Let me get a little more specific. During the conference, a few people were super gung-ho about Drupal for their websites, and after two days several people had decided to adopt it, too. The primary reason was, "Hey, it's free!" Uh, folks? I pointed out. It's not the only one that's free. Plus, free shouldn't be the deciding factor, especially since you'll still have to think about customization and maintenance and hosting. And just because Drupal might work for your buddy's site doesn't mean it's the best solution for yours.
I have nothing against Drupal (though for transparency's sake I should mention that I do have a tropism towards Plone); my objection was to any non-techie choosing a CMS he was not going to personally install and support. (Believe me, these folks weren't going to do that.) These businesses were about to put themselves in the position of telling their plumbers which tools to use and instructing the carpenters what grade of wood to use for the interior walls. I wanted to throttle them, or at least to advise them to rethink how their "recommendation" system was working. I recognize that they were applying the useful social network recommendations of trust that worked before... but it's no longer quite so relevant, especially in the context of open source.
These desperately non-technical people should look for a website designer/developer who's an subject matter expert, who could say, "Look at the websites I've done for other people in your industry. Do you like this style? Do you need these features? Here's some of the issues that commonly come up. Let's talk about what you need before we start designing much less deciding which tool's best for you." Then the small business owner should let the professional choose the right tool for this job, based on the designer/developers' own technical competency and suitability to task. That might be Drupal but it could be anything else. It's copacetic for the business owner to ask the designer about Drupal, by all means, if all the people you met at the last industry conference insisted it was the best thing since instant hot chocolate. But look for website development expertise rather than try to match a tool you don't know how to choose.

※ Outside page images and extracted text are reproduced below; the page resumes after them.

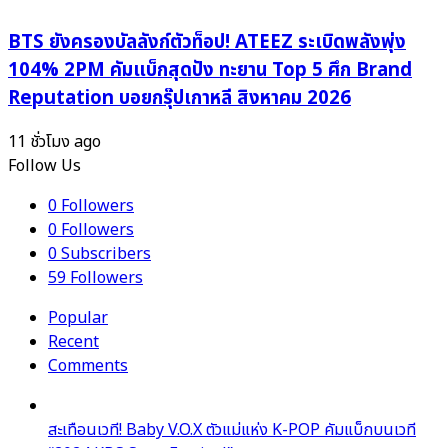
BTS ยังครองบัลลังก์ตัวท็อป! ATEEZ ระเบิดพลังพุ่ง
104% 2PM คัมแบ็กสุดปัง ทะยาน Top 5 ศึก Brand
Reputation บอยกรุ๊ปเกาหลี สิงหาคม 2026
11 ชั่วโมง ago
Follow Us
0
Followers
0
Followers
0
Subscribers
59
Followers
Popular
Recent
Comments
สะเทือนเวที! Baby V.O.X ตัวแม่แห่ง K-POP คัมแบ็กบนเวที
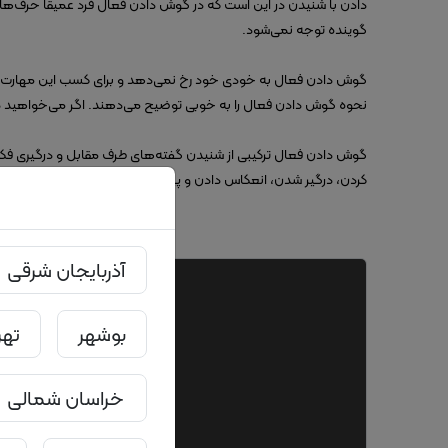
دادن با شنیدن در این است که در گوش دادن فعال فرد عمیقا حرف‌ها
گوینده توجه نمی‌شود.
گوش دادن فعال به خودی خود رخ نمی‌دهد و برای کسب این مهارت باید
نحوه گوش دادن فعال را به خوبی توضیح می‌دهند. اگر می‌خواهید در
گوش دادن فعال ترکیبی از شنیدن گفته‌های طرف مقابل و درگیری فک
کردن، درگیر شدن، انعکاس دادن و پیگیری کردن است. برای شنونده فع
آذربایجان شرقی
بوشهر
تهر
خراسان شمالی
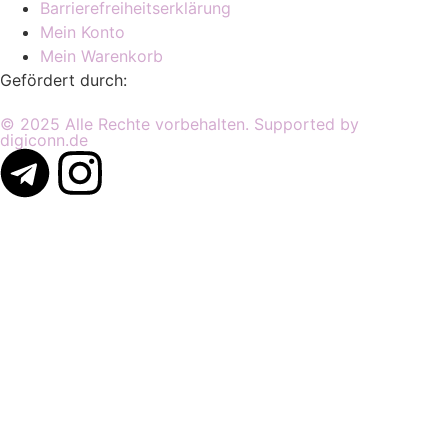
Barrierefreiheitserklärung
Mein Konto
Mein Warenkorb
Gefördert durch:
© 2025 Alle Rechte vorbehalten. Supported by
digiconn.de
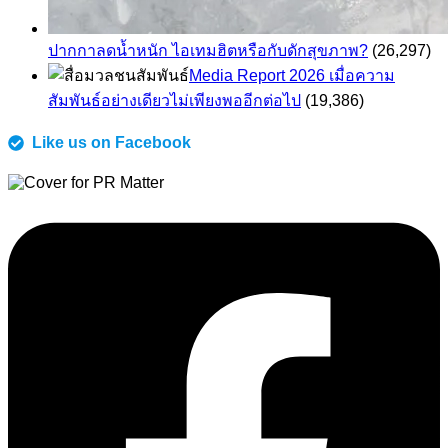
ปากกาลดน้ำหนัก ไอเทมฮิตหรือกับดักสุขภาพ?
(26,297)
Media Report 2026 เมื่อความ
สัมพันธ์อย่างเดียวไม่เพียงพออีกต่อไป
(19,386)
Like us on Facebook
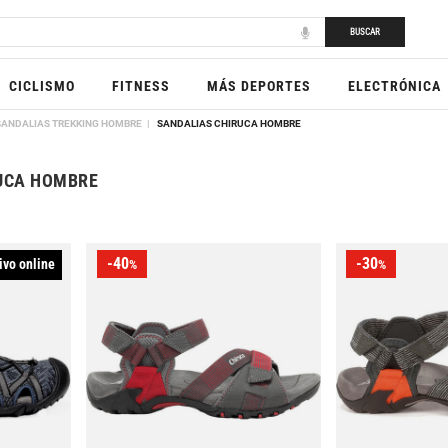
BUSCAR
CICLISMO
FITNESS
MÁS DEPORTES
ELECTRÓNICA
SANDALIAS TREKKING HOMBRE
SANDALIAS CHIRUCA HOMBRE
UCA HOMBRE
-40
-30
ivo online
%
%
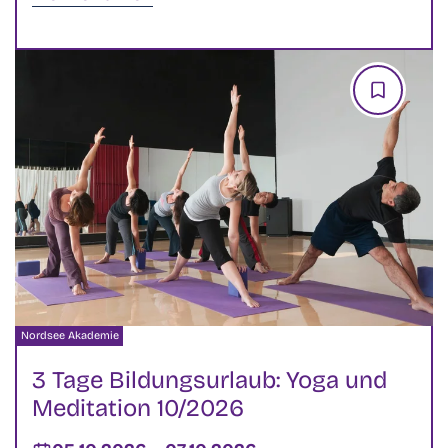
Veranstalter:
Nordsee Akademie
3 Tage Bildungsurlaub: Yoga und
Meditation 10/2026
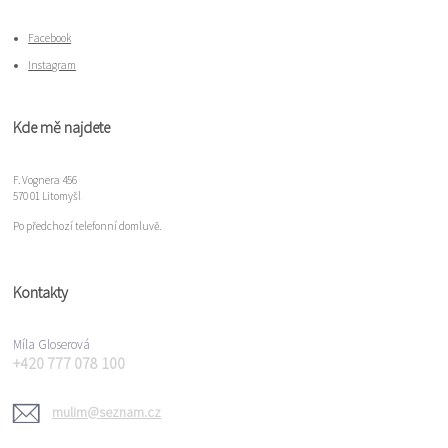
Facebook
Instagram
Kde mě najdete
F. Vognera 456
570 01 Litomyšl
Po předchozí telefonní domluvě.
Kontakty
Míla Gloserová
+420 777 078 100
mulim@seznam.cz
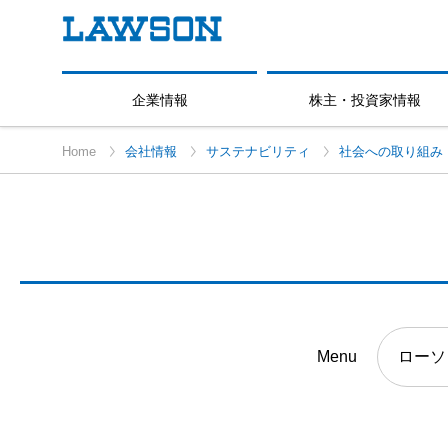
企業情報
株主・投資家情報
Home
会社情報
サステナビリティ
社会への取り組み
Menu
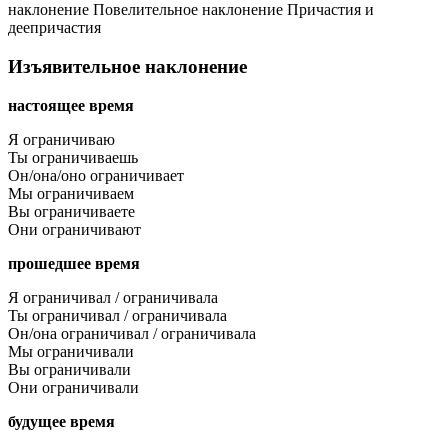
наклонение
Повелительное наклонение
Причастия и
деепричастия
Изъявительное наклонение
настоящее время
Я ограничиваю
Ты ограничиваешь
Он/она/оно ограничивает
Мы ограничиваем
Вы ограничиваете
Они ограничивают
прошедшее время
Я ограничивал / ограничивала
Ты ограничивал / ограничивала
Он/она ограничивал / ограничивала
Мы ограничивали
Вы ограничивали
Они ограничивали
будущее время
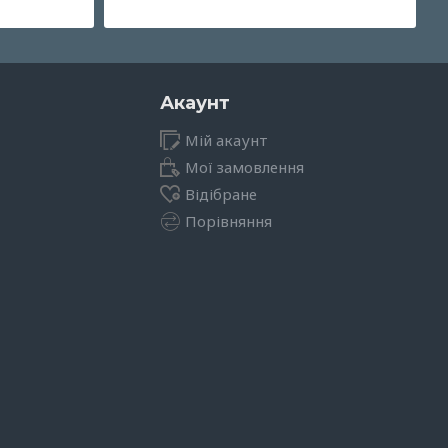
Акаунт
Мій акаунт
Мої замовлення
Відібране
Порівняння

This is, of course, an old problem. I remember similar frustrations back when I was active in computer consulting circles, when value-added resellers would be driven nuts by people who would come in with a firm insistence that their application ought to be written in dBase or 1-2-3 macros or heavens-knew-what, because that's what their brother-in-law recommended. And certainly there are times you need to find an expert in a specific technology (such as "The old programmer disappeared, and nobody knows how to fix anything; it's written in Drupal, do you know that...?").
But I think that open source is actually making life a bit more difficult for these business owners rather than simplifying life for them. Technology is already too overwhelming, with too many choices. People who are non-technical can so easily be intimidated by geeky stuff (and geeky people like you and me, who speak in unfamiliar jargon) that they grasp at answers based on the things they do trust, such as people with businesses very much like their own. The proprietary vendors are generally aware of this and build entire marketing teams to address the needs of those businesses (see above site downloads, pretty shrinkwrap boxes with lots of reassuring text, and sales teams). I'm not saying that every open source project ought to turn all of its attention to attracting others (particularly newbies). However, open source projects that are ordinarily employed as part of a larger solution (a CMS is a perfect example) really ought to have resource pages devoted to finding professionals that have expertise in industry domains (higher education, manufacturing, publishing, whatever), not just in the technology itself.